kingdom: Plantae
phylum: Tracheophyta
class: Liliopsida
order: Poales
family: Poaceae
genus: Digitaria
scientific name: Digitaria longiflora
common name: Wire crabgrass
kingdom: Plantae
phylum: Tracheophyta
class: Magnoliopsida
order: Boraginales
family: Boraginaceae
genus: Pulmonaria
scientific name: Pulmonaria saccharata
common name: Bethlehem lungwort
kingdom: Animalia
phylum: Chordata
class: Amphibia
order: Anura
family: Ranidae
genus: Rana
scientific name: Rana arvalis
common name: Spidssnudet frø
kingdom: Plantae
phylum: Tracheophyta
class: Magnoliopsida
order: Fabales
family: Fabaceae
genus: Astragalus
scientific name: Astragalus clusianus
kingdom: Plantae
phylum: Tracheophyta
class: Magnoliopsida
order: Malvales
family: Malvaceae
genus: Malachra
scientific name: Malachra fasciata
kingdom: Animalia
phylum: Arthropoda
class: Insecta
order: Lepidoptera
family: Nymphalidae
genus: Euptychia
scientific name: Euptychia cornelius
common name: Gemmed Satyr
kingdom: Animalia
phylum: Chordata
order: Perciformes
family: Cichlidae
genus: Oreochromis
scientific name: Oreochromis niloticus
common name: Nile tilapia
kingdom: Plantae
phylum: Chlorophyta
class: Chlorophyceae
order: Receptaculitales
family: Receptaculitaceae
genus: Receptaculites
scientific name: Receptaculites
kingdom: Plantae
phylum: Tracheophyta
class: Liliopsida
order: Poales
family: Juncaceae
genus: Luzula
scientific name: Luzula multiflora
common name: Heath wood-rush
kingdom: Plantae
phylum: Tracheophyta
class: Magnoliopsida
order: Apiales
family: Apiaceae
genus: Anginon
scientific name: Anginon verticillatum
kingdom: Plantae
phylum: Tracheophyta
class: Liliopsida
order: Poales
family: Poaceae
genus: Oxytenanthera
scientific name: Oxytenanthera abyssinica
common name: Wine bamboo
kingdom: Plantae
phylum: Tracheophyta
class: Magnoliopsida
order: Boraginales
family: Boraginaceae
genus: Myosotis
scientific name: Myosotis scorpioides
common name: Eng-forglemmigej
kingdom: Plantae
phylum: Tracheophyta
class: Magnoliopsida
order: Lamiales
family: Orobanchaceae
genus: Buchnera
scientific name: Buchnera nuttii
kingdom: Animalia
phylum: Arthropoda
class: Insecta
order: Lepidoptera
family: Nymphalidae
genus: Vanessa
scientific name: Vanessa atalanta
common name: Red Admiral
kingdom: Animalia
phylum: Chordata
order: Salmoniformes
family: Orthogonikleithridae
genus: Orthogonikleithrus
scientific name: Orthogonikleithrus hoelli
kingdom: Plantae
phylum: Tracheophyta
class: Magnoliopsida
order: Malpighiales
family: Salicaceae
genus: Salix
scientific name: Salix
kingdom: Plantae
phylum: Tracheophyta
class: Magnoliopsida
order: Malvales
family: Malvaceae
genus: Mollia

__________

WHAT THE TASK ASKS
Convert the lines above into a JSON list of strings, one string per line, with blank lines left out.

RESULT BELOW
[
  "kingdom: Plantae",
  "phylum: Tracheophyta",
  "class: Liliopsida",
  "order: Poales",
  "family: Poaceae",
  "genus: Digitaria",
  "scientific name: Digitaria longiflora",
  "common name: Wire crabgrass",
  "kingdom: Plantae",
  "phylum: Tracheophyta",
  "class: Magnoliopsida",
  "order: Boraginales",
  "family: Boraginaceae",
  "genus: Pulmonaria",
  "scientific name: Pulmonaria saccharata",
  "common name: Bethlehem lungwort",
  "kingdom: Animalia",
  "phylum: Chordata",
  "class: Amphibia",
  "order: Anura",
  "family: Ranidae",
  "genus: Rana",
  "scientific name: Rana arvalis",
  "common name: Spidssnudet frø",
  "kingdom: Plantae",
  "phylum: Tracheophyta",
  "class: Magnoliopsida",
  "order: Fabales",
  "family: Fabaceae",
  "genus: Astragalus",
  "scientific name: Astragalus clusianus",
  "kingdom: Plantae",
  "phylum: Tracheophyta",
  "class: Magnoliopsida",
  "order: Malvales",
  "family: Malvaceae",
  "genus: Malachra",
  "scientific name: Malachra fasciata",
  "kingdom: Animalia",
  "phylum: Arthropoda",
  "class: Insecta",
  "order: Lepidoptera",
  "family: Nymphalidae",
  "genus: Euptychia",
  "scientific name: Euptychia cornelius",
  "common name: Gemmed Satyr",
  "kingdom: Animalia",
  "phylum: Chordata",
  "order: Perciformes",
  "family: Cichlidae",
  "genus: Oreochromis",
  "scientific name: Oreochromis niloticus",
  "common name: Nile tilapia",
  "kingdom: Plantae",
  "phylum: Chlorophyta",
  "class: Chlorophyceae",
  "order: Receptaculitales",
  "family: Receptaculitaceae",
  "genus: Receptaculites",
  "scientific name: Receptaculites",
  "kingdom: Plantae",
  "phylum: Tracheophyta",
  "class: Liliopsida",
  "order: Poales",
  "family: Juncaceae",
  "genus: Luzula",
  "scientific name: Luzula multiflora",
  "common name: Heath wood-rush",
  "kingdom: Plantae",
  "phylum: Tracheophyta",
  "class: Magnoliopsida",
  "order: Apiales",
  "family: Apiaceae",
  "genus: Anginon",
  "scientific name: Anginon verticillatum",
  "kingdom: Plantae",
  "phylum: Tracheophyta",
  "class: Liliopsida",
  "order: Poales",
  "family: Poaceae",
  "genus: Oxytenanthera",
  "scientific name: Oxytenanthera abyssinica",
  "common name: Wine bamboo",
  "kingdom: Plantae",
  "phylum: Tracheophyta",
  "class: Magnoliopsida",
  "order: Boraginales",
  "family: Boraginaceae",
  "genus: Myosotis",
  "scientific name: Myosotis scorpioides",
  "common name: Eng-forglemmigej",
  "kingdom: Plantae",
  "phylum: Tracheophyta",
  "class: Magnoliopsida",
  "order: Lamiales",
  "family: Orobanchaceae",
  "genus: Buchnera",
  "scientific name: Buchnera nuttii",
  "kingdom: Animalia",
  "phylum: Arthropoda",
  "class: Insecta",
  "order: Lepidoptera",
  "family: Nymphalidae",
  "genus: Vanessa",
  "scientific name: Vanessa atalanta",
  "common name: Red Admiral",
  "kingdom: Animalia",
  "phylum: Chordata",
  "order: Salmoniformes",
  "family: Orthogonikleithridae",
  "genus: Orthogonikleithrus",
  "scientific name: Orthogonikleithrus hoelli",
  "kingdom: Plantae",
  "phylum: Tracheophyta",
  "class: Magnoliopsida",
  "order: Malpighiales",
  "family: Salicaceae",
  "genus: Salix",
  "scientific name: Salix",
  "kingdom: Plantae",
  "phylum: Tracheophyta",
  "class: Magnoliopsida",
  "order: Malvales",
  "family: Malvaceae",
  "genus: Mollia"
]